Fine-tunes with altered output format
Some community fine-tunes modify the model's output format for specific use cases (e.g., coding assistants, roleplay). These may produce tool call JSON in a non-standard format that Edgebric's tool runner can't parse.
Recommended Models
| Model | Size | Best for | Notes |
|---|---|---|---|
| Qwen 3.5 4B | 2.7 GB | Personal use, 8 GB Macs | Fast, good quality. Default. |
| Qwen 3.5 35B-A3B | 5.5 GB | 16 GB Macs | MoE -- big model quality, small model speed |
| Qwen 3.5 9B | 5.9 GB | Team servers, 16 GB Macs | Best balance of quality and speed |
| Qwen 3.5 27B | 16.5 GB | High-quality answers, 32 GB+ Macs | Slower but most capable |
| Phi-4 Mini | 2.5 GB | Constrained setups | Compact, 128K context |
| Gemma 3 4B/12B | 3.3/8.1 GB | General purpose, vision tasks | No tool use support |
Installing Models
From the Built-in Catalog
- Open the Edgebric web interface
- Go to Admin > Models
- Browse the model catalog -- each entry shows size, capabilities, and RAM requirements
- Click Download on the model you want
- A progress bar tracks the download
- Once downloaded, click Load to activate the model
From HuggingFace
Edgebric supports any model in the GGUF format from HuggingFace:
- Find a GGUF model on HuggingFace
- In the Models page, use the Import from HuggingFace option
- Paste the model URL or name
- Edgebric downloads and registers the model
Quantization
Models come in different quantization levels (Q2_K, Q4_K_M, Q5_K_M, Q8_0, FP16). Lower quantization = smaller file and less RAM, but lower quality. Q4_K_M is the sweet spot for most users -- it's what all recommended models use.
Where to Find GGUF Models
When looking for GGUF versions of new models:
- unsloth -- High-quality quantizations, usually the first to publish GGUFs for new models.
- bartowski -- Reliable community quantizer with a wide catalog.
- Official model repos -- Qwen, Meta, Microsoft, and Google increasingly publish their own GGUF files alongside safetensors releases.
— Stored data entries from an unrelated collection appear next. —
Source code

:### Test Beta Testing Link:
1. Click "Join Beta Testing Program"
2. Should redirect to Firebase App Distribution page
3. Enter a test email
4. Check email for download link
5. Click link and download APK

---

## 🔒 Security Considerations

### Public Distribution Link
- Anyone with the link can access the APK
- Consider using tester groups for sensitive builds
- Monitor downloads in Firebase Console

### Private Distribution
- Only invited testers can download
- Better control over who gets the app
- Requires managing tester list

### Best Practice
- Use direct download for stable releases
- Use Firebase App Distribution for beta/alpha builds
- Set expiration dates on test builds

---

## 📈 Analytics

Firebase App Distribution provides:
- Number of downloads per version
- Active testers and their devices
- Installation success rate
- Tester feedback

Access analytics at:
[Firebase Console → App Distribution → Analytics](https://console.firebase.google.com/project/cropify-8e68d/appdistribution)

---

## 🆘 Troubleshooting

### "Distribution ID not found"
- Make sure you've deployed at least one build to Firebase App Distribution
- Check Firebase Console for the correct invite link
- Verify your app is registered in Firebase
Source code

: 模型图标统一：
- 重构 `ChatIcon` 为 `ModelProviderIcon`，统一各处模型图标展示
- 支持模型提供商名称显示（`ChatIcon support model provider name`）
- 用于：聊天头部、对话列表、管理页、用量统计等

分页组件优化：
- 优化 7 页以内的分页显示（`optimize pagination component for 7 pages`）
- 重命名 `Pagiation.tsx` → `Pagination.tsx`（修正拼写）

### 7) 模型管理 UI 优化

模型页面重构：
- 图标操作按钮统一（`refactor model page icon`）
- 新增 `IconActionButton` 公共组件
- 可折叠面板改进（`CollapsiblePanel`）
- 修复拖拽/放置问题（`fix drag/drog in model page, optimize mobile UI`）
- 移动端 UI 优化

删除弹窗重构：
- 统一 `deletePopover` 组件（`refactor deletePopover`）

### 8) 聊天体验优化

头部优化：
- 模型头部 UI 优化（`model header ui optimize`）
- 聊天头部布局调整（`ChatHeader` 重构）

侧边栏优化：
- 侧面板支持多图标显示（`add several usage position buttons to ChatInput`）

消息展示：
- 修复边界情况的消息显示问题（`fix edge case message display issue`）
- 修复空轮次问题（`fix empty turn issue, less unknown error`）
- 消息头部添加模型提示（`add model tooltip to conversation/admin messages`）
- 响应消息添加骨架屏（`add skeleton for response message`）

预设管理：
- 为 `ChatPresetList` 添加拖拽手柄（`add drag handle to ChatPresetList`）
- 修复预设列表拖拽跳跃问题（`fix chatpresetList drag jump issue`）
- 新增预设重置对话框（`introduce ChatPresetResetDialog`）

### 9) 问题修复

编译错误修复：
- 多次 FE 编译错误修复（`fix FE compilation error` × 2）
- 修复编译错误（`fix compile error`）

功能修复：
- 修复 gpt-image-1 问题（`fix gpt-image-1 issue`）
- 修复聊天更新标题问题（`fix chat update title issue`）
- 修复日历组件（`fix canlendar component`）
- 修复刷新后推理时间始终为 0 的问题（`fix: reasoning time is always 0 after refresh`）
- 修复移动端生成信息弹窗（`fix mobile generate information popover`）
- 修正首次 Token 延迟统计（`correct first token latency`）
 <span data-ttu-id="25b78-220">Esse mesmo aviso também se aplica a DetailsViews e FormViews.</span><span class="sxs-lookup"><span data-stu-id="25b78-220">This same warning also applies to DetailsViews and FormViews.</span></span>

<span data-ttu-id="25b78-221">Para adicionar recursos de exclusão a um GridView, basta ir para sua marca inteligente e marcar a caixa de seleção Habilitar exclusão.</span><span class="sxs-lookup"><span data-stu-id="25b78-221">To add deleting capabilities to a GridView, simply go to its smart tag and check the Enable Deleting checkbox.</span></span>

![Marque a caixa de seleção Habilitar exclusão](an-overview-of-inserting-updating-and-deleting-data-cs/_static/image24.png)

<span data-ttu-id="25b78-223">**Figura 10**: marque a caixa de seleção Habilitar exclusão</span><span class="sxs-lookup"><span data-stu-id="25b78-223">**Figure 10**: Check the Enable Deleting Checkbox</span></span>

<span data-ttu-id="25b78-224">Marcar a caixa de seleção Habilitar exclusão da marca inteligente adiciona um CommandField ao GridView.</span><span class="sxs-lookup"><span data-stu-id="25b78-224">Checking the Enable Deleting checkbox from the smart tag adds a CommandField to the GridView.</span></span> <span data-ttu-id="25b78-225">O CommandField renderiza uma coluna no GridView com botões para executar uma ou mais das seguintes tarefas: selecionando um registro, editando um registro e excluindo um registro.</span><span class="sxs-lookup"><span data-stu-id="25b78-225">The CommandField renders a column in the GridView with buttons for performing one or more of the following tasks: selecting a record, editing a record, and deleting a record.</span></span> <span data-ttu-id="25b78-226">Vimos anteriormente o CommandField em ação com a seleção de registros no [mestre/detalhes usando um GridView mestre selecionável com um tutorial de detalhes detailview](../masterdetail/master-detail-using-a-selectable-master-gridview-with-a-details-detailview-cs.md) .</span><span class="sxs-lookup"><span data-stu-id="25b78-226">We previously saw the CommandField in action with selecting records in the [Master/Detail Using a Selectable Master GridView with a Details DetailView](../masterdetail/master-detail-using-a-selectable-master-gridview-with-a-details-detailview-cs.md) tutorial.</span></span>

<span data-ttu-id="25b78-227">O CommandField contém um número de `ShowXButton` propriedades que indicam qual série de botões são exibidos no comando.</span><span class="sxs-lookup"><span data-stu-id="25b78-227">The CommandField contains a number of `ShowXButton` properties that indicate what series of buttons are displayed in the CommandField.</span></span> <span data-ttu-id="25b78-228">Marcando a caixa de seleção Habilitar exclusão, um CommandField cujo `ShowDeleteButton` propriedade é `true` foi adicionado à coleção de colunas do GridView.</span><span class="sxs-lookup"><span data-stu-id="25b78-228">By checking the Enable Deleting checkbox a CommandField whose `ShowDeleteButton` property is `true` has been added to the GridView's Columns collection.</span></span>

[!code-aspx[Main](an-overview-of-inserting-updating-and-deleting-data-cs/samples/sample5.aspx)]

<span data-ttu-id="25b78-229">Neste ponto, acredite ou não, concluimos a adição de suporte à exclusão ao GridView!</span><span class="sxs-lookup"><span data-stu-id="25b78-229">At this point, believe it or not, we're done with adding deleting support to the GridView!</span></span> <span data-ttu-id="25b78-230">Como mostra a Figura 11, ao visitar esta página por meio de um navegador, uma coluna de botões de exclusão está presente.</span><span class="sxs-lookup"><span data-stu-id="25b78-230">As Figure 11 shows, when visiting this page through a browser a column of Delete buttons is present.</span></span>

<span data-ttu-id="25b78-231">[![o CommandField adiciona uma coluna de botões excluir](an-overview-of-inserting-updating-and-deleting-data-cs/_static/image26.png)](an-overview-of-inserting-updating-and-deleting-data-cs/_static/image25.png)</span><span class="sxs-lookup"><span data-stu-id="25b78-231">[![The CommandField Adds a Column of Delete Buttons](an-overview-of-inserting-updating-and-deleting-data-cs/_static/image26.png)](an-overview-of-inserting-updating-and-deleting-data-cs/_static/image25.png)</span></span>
Search HuggingFace for [model name] GGUF and look for Q4_K_M variants from these sources.
Switching Models
You can have multiple models installed and switch between them:
- Go to Admin > Models
- Click Load next to the model you want to use
- The current model is unloaded and the new one takes its place
The Models page shows RAM and disk usage for each installed model, so you can manage your resources.
Custom GGUF Models
Any GGUF model compatible with llama.cpp works with Edgebric. If you have a custom fine-tuned model:
- Place the
.gguffile in your Edgebric data directory - Use the Import Local Model option in the Models page
- Edgebric registers and loads the model
RAM Usage
Larger models need more RAM. Edgebric shows a warning when a model's RAM requirement exceeds your available memory. As a rule of thumb: GGUF file size x 1.2 + 2 GB overhead = approximate RAM needed.